Material supplied |

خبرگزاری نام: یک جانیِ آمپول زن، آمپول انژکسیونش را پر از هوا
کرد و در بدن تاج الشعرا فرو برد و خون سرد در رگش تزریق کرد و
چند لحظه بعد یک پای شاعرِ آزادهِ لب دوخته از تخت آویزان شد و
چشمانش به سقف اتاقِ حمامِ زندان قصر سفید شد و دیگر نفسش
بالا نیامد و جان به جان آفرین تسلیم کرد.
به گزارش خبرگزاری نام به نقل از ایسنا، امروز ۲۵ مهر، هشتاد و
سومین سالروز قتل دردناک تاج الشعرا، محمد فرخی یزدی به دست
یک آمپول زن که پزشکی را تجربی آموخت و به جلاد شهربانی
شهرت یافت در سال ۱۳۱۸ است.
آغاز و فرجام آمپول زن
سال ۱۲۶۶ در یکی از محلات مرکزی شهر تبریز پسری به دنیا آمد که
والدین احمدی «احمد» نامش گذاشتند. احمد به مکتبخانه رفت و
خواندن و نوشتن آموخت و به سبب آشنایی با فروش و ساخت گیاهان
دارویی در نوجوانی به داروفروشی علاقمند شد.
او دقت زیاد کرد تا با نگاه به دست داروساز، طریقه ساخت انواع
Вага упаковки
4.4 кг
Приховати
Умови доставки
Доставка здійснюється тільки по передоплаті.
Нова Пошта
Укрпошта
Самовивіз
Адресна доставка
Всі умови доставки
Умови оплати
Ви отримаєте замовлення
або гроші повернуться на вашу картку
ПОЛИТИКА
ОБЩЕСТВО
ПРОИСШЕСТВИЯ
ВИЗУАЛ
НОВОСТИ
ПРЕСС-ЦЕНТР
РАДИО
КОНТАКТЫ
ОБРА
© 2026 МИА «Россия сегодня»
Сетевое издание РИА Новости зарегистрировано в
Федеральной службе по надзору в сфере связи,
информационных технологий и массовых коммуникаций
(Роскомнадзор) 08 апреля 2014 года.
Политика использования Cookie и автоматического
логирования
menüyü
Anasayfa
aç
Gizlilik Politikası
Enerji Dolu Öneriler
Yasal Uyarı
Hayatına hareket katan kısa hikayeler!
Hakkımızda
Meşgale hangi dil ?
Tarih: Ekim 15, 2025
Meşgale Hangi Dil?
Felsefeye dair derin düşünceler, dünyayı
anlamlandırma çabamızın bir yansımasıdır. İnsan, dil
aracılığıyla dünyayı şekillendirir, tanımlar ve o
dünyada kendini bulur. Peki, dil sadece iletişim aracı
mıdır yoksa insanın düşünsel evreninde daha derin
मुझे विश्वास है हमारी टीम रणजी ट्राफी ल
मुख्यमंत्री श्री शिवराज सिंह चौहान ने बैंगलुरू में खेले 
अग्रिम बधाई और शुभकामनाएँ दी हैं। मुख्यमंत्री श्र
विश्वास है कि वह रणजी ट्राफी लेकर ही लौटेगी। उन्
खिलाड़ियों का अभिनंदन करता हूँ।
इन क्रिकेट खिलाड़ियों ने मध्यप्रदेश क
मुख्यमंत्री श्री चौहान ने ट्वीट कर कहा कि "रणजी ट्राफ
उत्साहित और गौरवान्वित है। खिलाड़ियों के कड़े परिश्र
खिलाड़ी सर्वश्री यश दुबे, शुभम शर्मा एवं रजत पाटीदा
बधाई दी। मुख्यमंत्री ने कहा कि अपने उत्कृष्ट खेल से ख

To-do item | Repeat the listing exactly, from its first line to its last.

Response area |
خبرگزاری نام: یک جانیِ آمپول زن، آمپول انژکسیونش را پر از هوا
کرد و در بدن تاج الشعرا فرو برد و خون سرد در رگش تزریق کرد و
چند لحظه بعد یک پای شاعرِ آزادهِ لب دوخته از تخت آویزان شد و
چشمانش به سقف اتاقِ حمامِ زندان قصر سفید شد و دیگر نفسش
بالا نیامد و جان به جان آفرین تسلیم کرد.
به گزارش خبرگزاری نام به نقل از ایسنا، امروز ۲۵ مهر، هشتاد و
سومین سالروز قتل دردناک تاج الشعرا، محمد فرخی یزدی به دست
یک آمپول زن که پزشکی را تجربی آموخت و به جلاد شهربانی
شهرت یافت در سال ۱۳۱۸ است.
آغاز و فرجام آمپول زن
سال ۱۲۶۶ در یکی از محلات مرکزی شهر تبریز پسری به دنیا آمد که
والدین احمدی «احمد» نامش گذاشتند. احمد به مکتبخانه رفت و
خواندن و نوشتن آموخت و به سبب آشنایی با فروش و ساخت گیاهان
دارویی در نوجوانی به داروفروشی علاقمند شد.
او دقت زیاد کرد تا با نگاه به دست داروساز، طریقه ساخت انواع
Вага упаковки
4.4 кг
Приховати
Умови доставки
Доставка здійснюється тільки по передоплаті.
Нова Пошта
Укрпошта
Самовивіз
Адресна доставка
Всі умови доставки
Умови оплати
Ви отримаєте замовлення
або гроші повернуться на вашу картку
ПОЛИТИКА
ОБЩЕСТВО
ПРОИСШЕСТВИЯ
ВИЗУАЛ
НОВОСТИ
ПРЕСС-ЦЕНТР
РАДИО
КОНТАКТЫ
ОБРА
© 2026 МИА «Россия сегодня»
Сетевое издание РИА Новости зарегистрировано в
Федеральной службе по надзору в сфере связи,
информационных технологий и массовых коммуникаций
(Роскомнадзор) 08 апреля 2014 года.
Политика использования Cookie и автоматического
логирования
menüyü
Anasayfa
aç
Gizlilik Politikası
Enerji Dolu Öneriler
Yasal Uyarı
Hayatına hareket katan kısa hikayeler!
Hakkımızda
Meşgale hangi dil ?
Tarih: Ekim 15, 2025
Meşgale Hangi Dil?
Felsefeye dair derin düşünceler, dünyayı
anlamlandırma çabamızın bir yansımasıdır. İnsan, dil
aracılığıyla dünyayı şekillendirir, tanımlar ve o
dünyada kendini bulur. Peki, dil sadece iletişim aracı
mıdır yoksa insanın düşünsel evreninde daha derin
मुझे विश्वास है हमारी टीम रणजी ट्राफी ल
मुख्यमंत्री श्री शिवराज सिंह चौहान ने बैंगलुरू में खेले 
अग्रिम बधाई और शुभकामनाएँ दी हैं। मुख्यमंत्री श्र
विश्वास है कि वह रणजी ट्राफी लेकर ही लौटेगी। उन्
खिलाड़ियों का अभिनंदन करता हूँ।
इन क्रिकेट खिलाड़ियों ने मध्यप्रदेश क
मुख्यमंत्री श्री चौहान ने ट्वीट कर कहा कि "रणजी ट्राफ
उत्साहित और गौरवान्वित है। खिलाड़ियों के कड़े परिश्र
खिलाड़ी सर्वश्री यश दुबे, शुभम शर्मा एवं रजत पाटीदा
बधाई दी। मुख्यमंत्री ने कहा कि अपने उत्कृष्ट खेल से ख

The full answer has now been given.